Некоторые из занимающих кресла и скамьи Собрания, в этот вечер чествования памяти Достоевского, начинают посматривать на эстраду с опаской: а вдруг сей час меня продернет, подлец… Язык у него, как шило… и в мешке достанет!..
— Начнем с «Преступления и наказания» — вечная тема. Нашкодил, так сказать, а я тебя, голубчика — цоп!.. И сам не знаешь, за что! Вот и у нас, в доме на Виа Тассо, то же. Сидит это человек, вернее дипивец, и режет табачок… Ну, какое же, кажется, в этом преступление? Табак — не старуха-процентщица, его без греха резать можно… Нарежет кило три и тащит на базар. Вот, думает, честным трудом на пол кила мордоделки, колбасы этой, заработаю… Мечтает, а его — хлоп! Ты, говорят, распространиерная твоя душа, на свободу нашей освобожденной страны посягаешь! «Преступление». Заберут три кило табака (ведь это на три тысячи лир выходит!), да и самого в каталашке ночь продержат. «Наказание». Ну, как-же не провидец Достоевский?
Вся публика сочувственно ржет. Кто не грешен в резке листового табака для прокормления своего бренного дипиевского тела!
— И дальше… Возьмем «Бедных людей». Разве их без гениального провидения угадаешь? Сам ведь у него пачку долларов пальца в три видел! Думал — богач. Ан — нет!
Кое-кто начинает поеживаться. Кое на кого уже поглядывают.
— Стоишь это где-нибудь, — продолжает Товдин, — где на бедность подают… Ждешь часика три… вдруг, видишь: он самый из кабинета выходит и здоровенный тюк тащит… на бедность, значит… Ну, если бы был богачом, разве такую тяготу поволок бы?
Не в бровь, а в глаз кое-кому! Вот шельма Товдин!
— Или «Идиот». Исключительно современное и всеохватывающее произведение, подлинно, как докладчик сказал, всечеловеческое! Кто он — идиот этот? Да тот, кто надеется, что его в эмиграцию, примерно хоть в Аргентину, вывезут… Ну, не идиот ли? Как по-вашему?

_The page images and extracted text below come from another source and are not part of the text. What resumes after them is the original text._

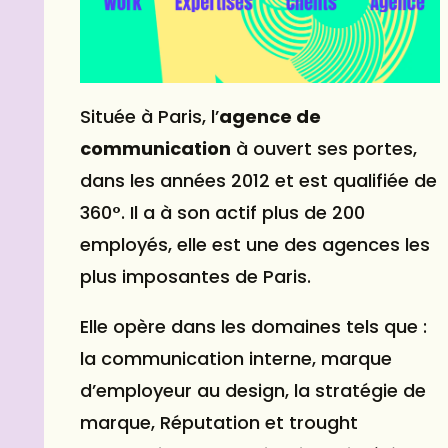
Située à Paris, l’
agence de
communication
à ouvert ses portes,
dans les années 2012 et est qualifiée de
360°. Il a à son actif plus de 200
employés, elle est une des agences les
plus imposantes de Paris.
Elle opère dans les domaines tels que :
la communication interne, marque
d’employeur au design, la stratégie de
marque, Réputation et trought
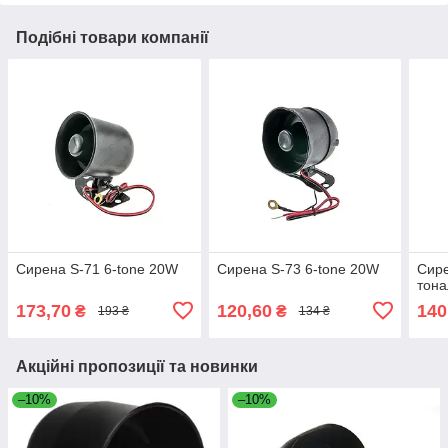
Подібні товари компанії
Сирена S-71 6-tone 20W
Сирена S-73 6-tone 20W
Сире
тона
173,70
120,60
140
₴
₴
193 ₴
134 ₴
Акційні пропозиції та новинки
–10%
–10%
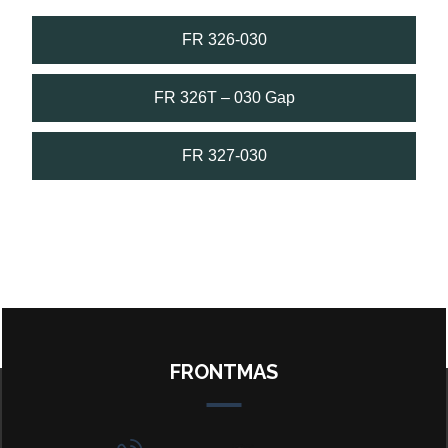
FR 326-030
FR 326T – 030 Gap
FR 327-030
FRONTMAS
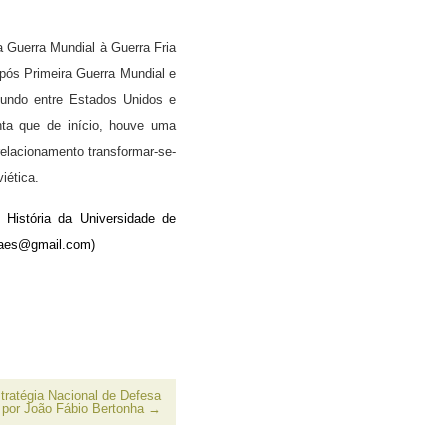
a Guerra Mundial à Guerra Fria
 pós Primeira Guerra Mundial e
mundo entre Estados Unidos e
enta que de início, houve uma
elacionamento transformar-se-
viética.
 História da
Universidade de
raes@gmail.com
)
tratégia Nacional de Defesa
 por João Fábio Bertonha
→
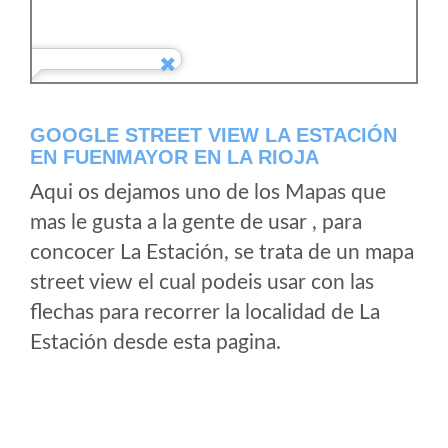
GOOGLE STREET VIEW LA ESTACIÓN
EN FUENMAYOR EN LA RIOJA
Aqui os dejamos uno de los Mapas que
mas le gusta a la gente de usar , para
concocer La Estación, se trata de un mapa
street view el cual podeis usar con las
flechas para recorrer la localidad de La
Estación desde esta pagina.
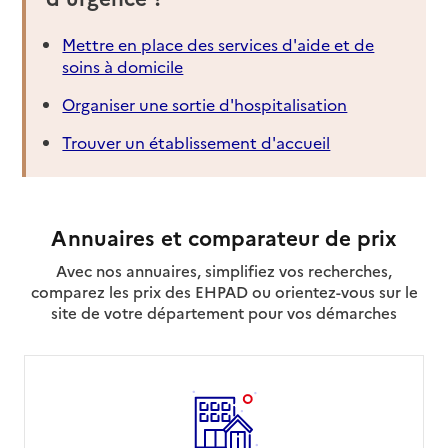
Mettre en place des services d'aide et de
soins à domicile
Organiser une sortie d'hospitalisation
Trouver un établissement d'accueil
Annuaires et comparateur de prix
Avec nos annuaires, simplifiez vos recherches,
comparez les prix des EHPAD ou orientez-vous sur le
site de votre département pour vos démarches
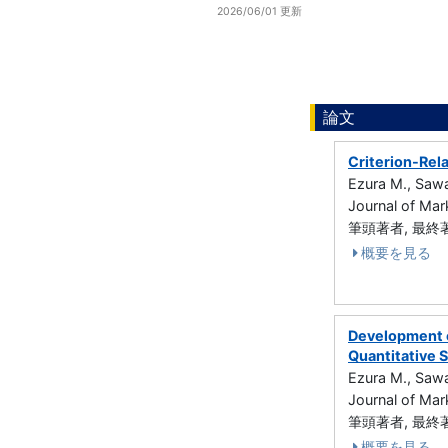
2026/06/01 更新
論文
Criterion-Rela
Ezura M., Sawa
Journal of Ma
筆頭著者, 最終著者
概要を見る
Development o
Quantitative 
Ezura M., Sawa
Journal of Ma
筆頭著者, 最終著者
概要を見る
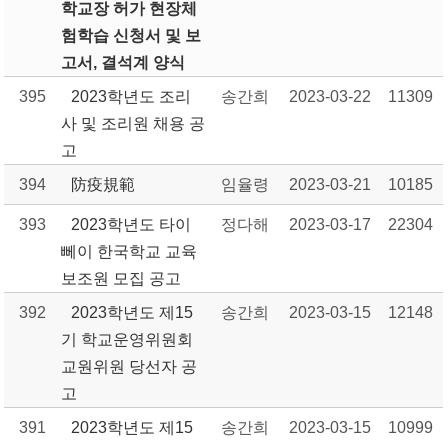
학교장 허가 현장체
험학습 신청서 및 보
고서, 결석계 양식
395
2023학년도 조리
송간희
2023-03-22
11309
사 및 조리원 채용 공
고
394
防疫規範
임율령
2023-03-21
10185
393
2023학년도 타이
정다해
2023-03-17
22304
뻬이 한국학교 교육
보조원 모집 공고
392
2023학년도 제15
송간희
2023-03-15
12148
기 학교운영위원회
교원위원 당선자 공
고
391
2023학년도 제15
송간희
2023-03-15
10999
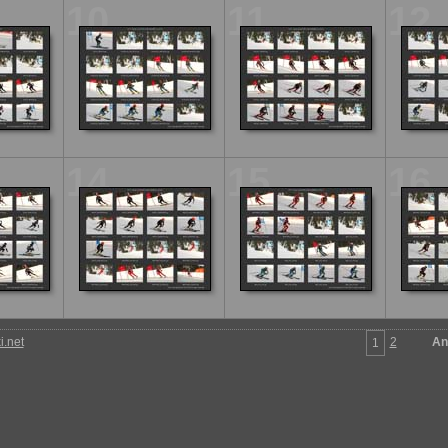
10
11
12
14
15
16
.net
2
An
1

Здесь уж острие сатиры жалит в самое сердце Мы все записались в Аргентину, но получают визы через Синодальный Комитет почему-то сербы… Почему? Председатель Комитета свято хранит разгадку этого трудного ребуса.

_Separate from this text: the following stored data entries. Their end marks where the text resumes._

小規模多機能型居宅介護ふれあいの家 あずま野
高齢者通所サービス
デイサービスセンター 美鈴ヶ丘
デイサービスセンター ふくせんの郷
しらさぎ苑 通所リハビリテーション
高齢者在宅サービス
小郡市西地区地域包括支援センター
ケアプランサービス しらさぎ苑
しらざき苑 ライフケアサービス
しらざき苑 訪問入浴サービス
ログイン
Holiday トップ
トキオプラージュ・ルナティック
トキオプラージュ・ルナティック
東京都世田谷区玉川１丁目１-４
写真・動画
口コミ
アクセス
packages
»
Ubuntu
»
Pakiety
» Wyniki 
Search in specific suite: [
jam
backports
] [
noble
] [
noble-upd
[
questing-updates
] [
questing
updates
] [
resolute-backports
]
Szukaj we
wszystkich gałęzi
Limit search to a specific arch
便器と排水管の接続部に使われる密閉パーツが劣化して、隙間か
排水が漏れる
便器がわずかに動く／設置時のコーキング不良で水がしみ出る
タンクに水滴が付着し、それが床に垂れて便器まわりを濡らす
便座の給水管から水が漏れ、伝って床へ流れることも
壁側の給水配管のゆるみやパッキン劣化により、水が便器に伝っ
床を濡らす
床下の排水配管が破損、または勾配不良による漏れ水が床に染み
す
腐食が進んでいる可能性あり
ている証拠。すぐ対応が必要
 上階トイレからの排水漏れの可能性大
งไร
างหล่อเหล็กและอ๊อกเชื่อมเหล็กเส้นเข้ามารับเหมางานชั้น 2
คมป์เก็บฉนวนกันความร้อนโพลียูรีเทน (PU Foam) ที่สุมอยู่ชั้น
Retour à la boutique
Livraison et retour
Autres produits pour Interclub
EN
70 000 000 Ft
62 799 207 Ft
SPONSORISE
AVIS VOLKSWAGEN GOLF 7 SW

Зал дружно грохочет аплодисментами. Товдин раскланивается.
— Еще лишь два слова, господа. Закончу свое внеочередное сообщение цитатой из другого русского классика: «Над кем смеетесь? Над собой смеетесь!»

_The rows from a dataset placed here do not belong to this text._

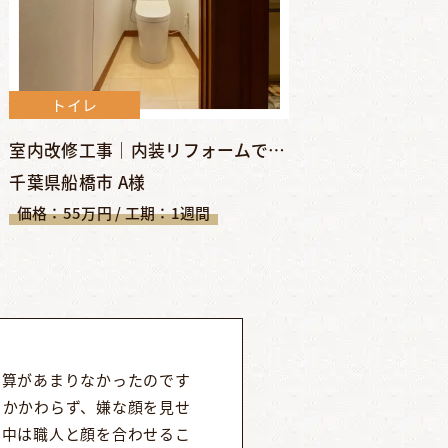
トイレ
室内改修工事｜内装リフォームで快適空間に【千葉県船橋市/船橋...
千葉県船橋市 A様
価格：55万円 / 工期：1週間
予算があまりなかったのです
もかかわらず、嫌な顔を見せ
間中は職人と顔を合わせるこ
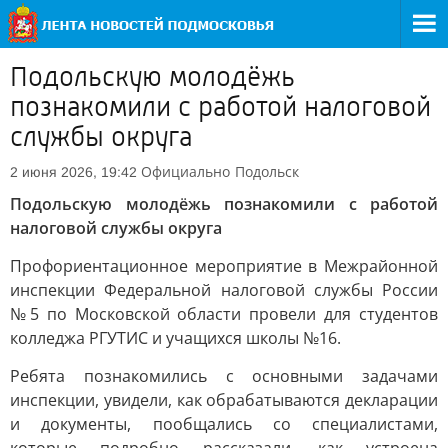
Подольскую молодёжь
познакомили с работой налоговой
службы округа
Официально
Подольск
2 июня 2026, 19:42
Подольскую молодёжь познакомили с работой
налоговой службы округа
Профориентационное мероприятие в Межрайонной
инспекции Федеральной налоговой службы России
№5 по Московской области провели для студентов
колледжа РГУТИС и учащихся школы №16.
Ребята познакомились с основными задачами
инспекции, увидели, как обрабатываются декларации
и документы, пообщались со специалистами,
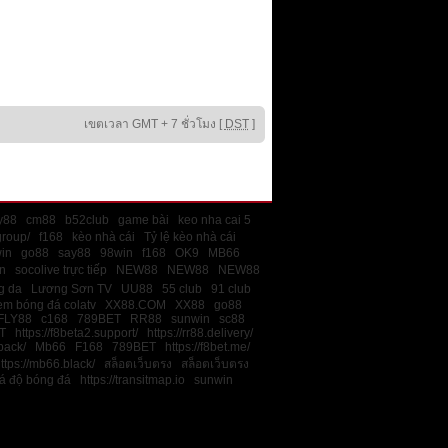
เขตเวลา GMT + 7 ชั่วโมง [
DST
]
ly88
cm88
b52club
game bài
keo nha cai 5
group/
f168
kèo nhà cái
Tỷ lệ kèo nhà cái
in
go88
say88
98win
f168
OK9
MB66
n
socolive trực tiếp
NEW88
NEW88
NEW88
ng da
Lương Sơn TV
UU88
55 club
91 club
em bóng đá colatv
XX88.COM
XX88
go88
FLY88
c168
789BET
RR88
sunwin
sc88
T
https://f8beta2.support/
https://rr88.delivery/
back/
Mb66
F168
789BET
https://f8bet.me/
ttps://mb66.black/
สล็อตเว็บตรง
สล็อตเว็บตรง
cá độ bóng đá
https://transitmap.io
sunwin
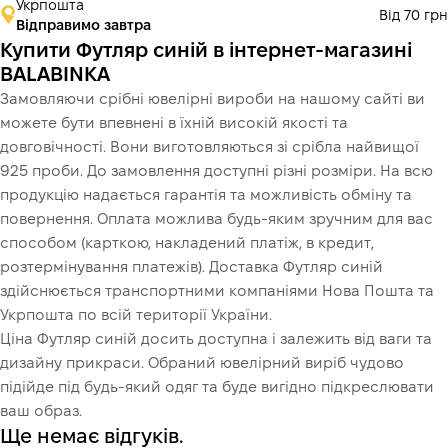
Укрпошта
Від 70 грн
Відправимо завтра
Купити Футляр синій в інтернет-магазині
BALABINKA
Замовляючи срібні ювелірні вироби на нашому сайті ви
можете бути впевнені в їхній високій якості та
довговічності. Вони виготовляються зі срібла найвищої
925 проби. До замовлення доступні різні розміри. На всю
продукцію надається гарантія та можливість обміну та
повернення. Оплата можлива будь-яким зручним для вас
способом (карткою, накладений платіж, в кредит,
розтермінування платежів). Доставка Футляр синій
здійснюється транспортними компаніями Нова Пошта та
Укрпошта по всій території України.
Ціна Футляр синій досить доступна і залежить від ваги та
дизайну прикраси. Обраний ювелірний виріб чудово
підійде під будь-який одяг та буде вигідно підкреслювати
ваш образ.
Ще немає відгуків.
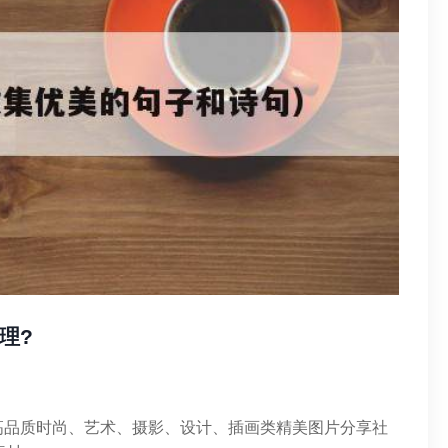
理?
高品质时尚、艺术、摄影、设计、插画类精美图片分享社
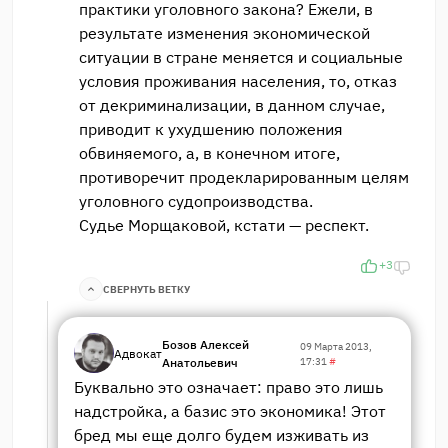
практики уголовного закона? Ежели, в
результате изменения экономической
ситуации в стране меняется и социальные
условия проживания населения, то, отказ
от декриминализации, в данном случае,
приводит к ухудшению положения
обвиняемого, а, в конечном итоге,
противоречит продекларированным целям
уголовного судопроизводства.
Судье Морщаковой, кстати — респект.
+3
СВЕРНУТЬ ВЕТКУ
Бозов Алексей
09 Марта 2013,
Адвокат
Анатольевич
17:31
#
Буквально это означает: право это лишь
надстройка, а базис это экономика! Этот
бред мы еще долго будем изживать из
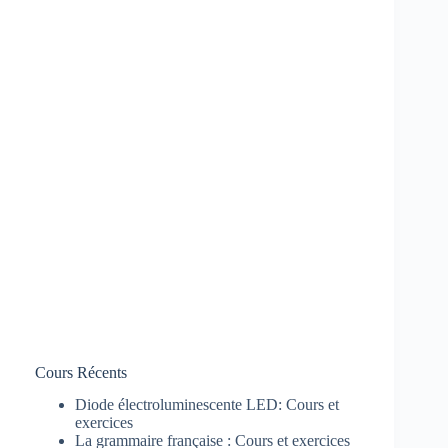
Cours Récents
Diode électroluminescente LED: Cours et
exercices
La grammaire française : Cours et exercices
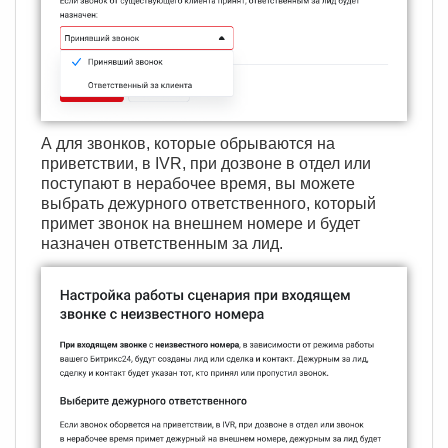
А для звонков, которые обрываются на
приветствии, в IVR, при дозвоне в отдел или
поступают в нерабочее время, вы можете
выбрать дежурного ответственного, который
примет звонок на внешнем номере и будет
назначен ответственным за лид.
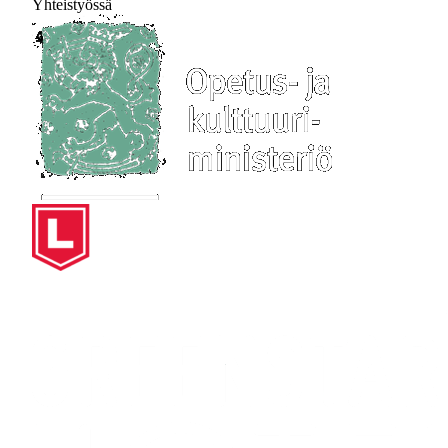
Yhteistyössä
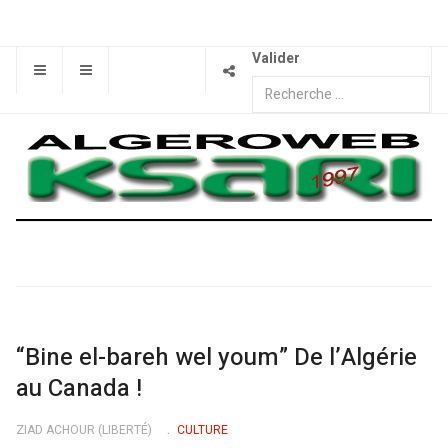
Valider
“Bine el-bareh wel youm” De l’Algérie
au Canada !
ZIAD ACHOUR (LIBERTÉ)
CULTURE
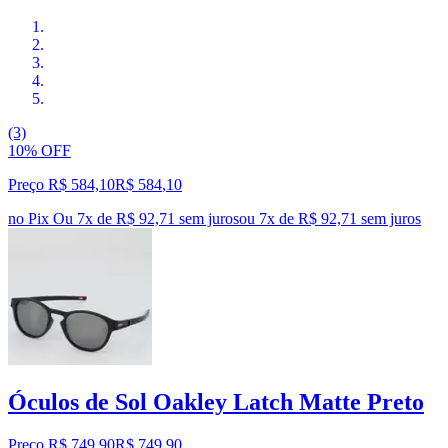
(3)
10% OFF
Preço R$ 584,10
R$
584
,
10
no Pix
Ou 7x de R$ 92,71 sem juros
ou
7
x de
R$ 92,71
sem juros
Óculos de Sol Oakley Latch Matte Preto
Preço R$ 749,90
R$
749
,
90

Сатирик Товдин был неизменным заколачивателем последнего «гвоздя» на еженедельных вечерах-концертах в Русском Собрании Рима.
Князь С. Г. Романовский и автор этих строк столь же неизменно начинали их докладами на тему русской культуры, средину составляли музыканты, певцы из обитателей лагеря Чине-Читта и общежития на Виа Тассо. Душой и организатором этих вечеров был секретарь Собрания А. Н. Саков. Зал всегда бывал полон.
Были ли они только развлечением томящихся от скуки дипийцев?
Вряд-ли. Прежде всего потому, что в напряженной обстановке тех дней, скуке, ностальгии не было места. Вернее будет предположить, что их успех был обусловлен общественным инстинктом, неразрывным с жизнью людей даже в дипийно-нечеловеческом состоянии.
Характер сатиры Товдина был идентичен направленности советского анекдота: и в одной и в другом был выражен протест «угнетенных и оскорбленных», но бессильных защитить свое человеческое достоинство. В этом таился и секрет их успеха.
От Чине-Читта до Собрания часа полтора езды. Назад — еще больше. Вечером чине-читтинский трам ходил реже, и его ждали подолгу, порою под дождем. Но ехали. Влекло. Что? Не высокое качество выступавших артистов. Его не было и не могло быть. Тянуло иное — стремление почувствовать, осознать, назвать себя своим русским именем, отнятым, брошенным, поруганным и растоптанным.
Это чувствовалось и ощущалось всеми, но было осознано не многими. Оформление этого сознания проявило себя на трех страничках печатанного на машинке текста под заголовком:
«Русский Клич».
В 1946 году в Риме не получалось ни одной русской газеты. Их не было тогда в Европе. Мельгуновские сборнички и «Русская Мысль» стали выходить позже. Изредка попадали случайные, сильно запоздалые номера «России», а возникшие в германских лагерях гектографические выпуски совсем не доходили.
— Сможете вы к пятнице дать статью? — обратился ко мне А. Н. Саков, секретарь Русского Собрания.
— Куда? На сколько строк? — воспрянул я, как кавалерийский конь при звуке трубы. Давно, давно не слышал я этих магических для каждого подлинного журналиста слов.
— Попробуем выпустить журнал… Ну, пожалуй, сказать журнал будет слишком громко… так, что выйдет. На гектографе…
Вышло через неделю три печатных листика под заголовком «Русский Клич».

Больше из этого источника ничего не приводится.